**SUPPLIED MATERIAL**:
*** Block opens ***

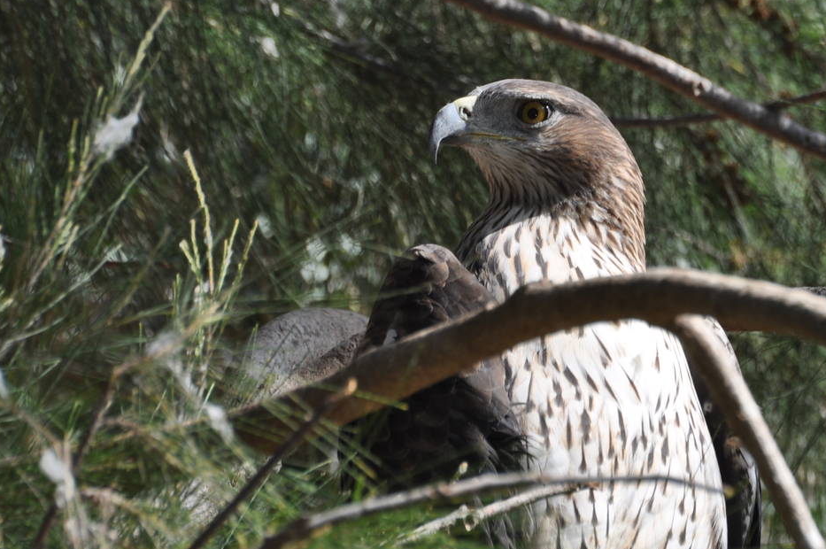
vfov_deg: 1.8
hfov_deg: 2.7
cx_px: 564
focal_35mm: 772
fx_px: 17694
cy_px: 169
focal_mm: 300
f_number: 8
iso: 200
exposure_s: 1/200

*** Block closes ***

**ABOUT THIS EXERCISE**:
Reproduce the full listing above verbatim, with no pictures included.

**TASK RESULT**:
vfov_deg: 1.8
hfov_deg: 2.7
cx_px: 564
focal_35mm: 772
fx_px: 17694
cy_px: 169
focal_mm: 300
f_number: 8
iso: 200
exposure_s: 1/200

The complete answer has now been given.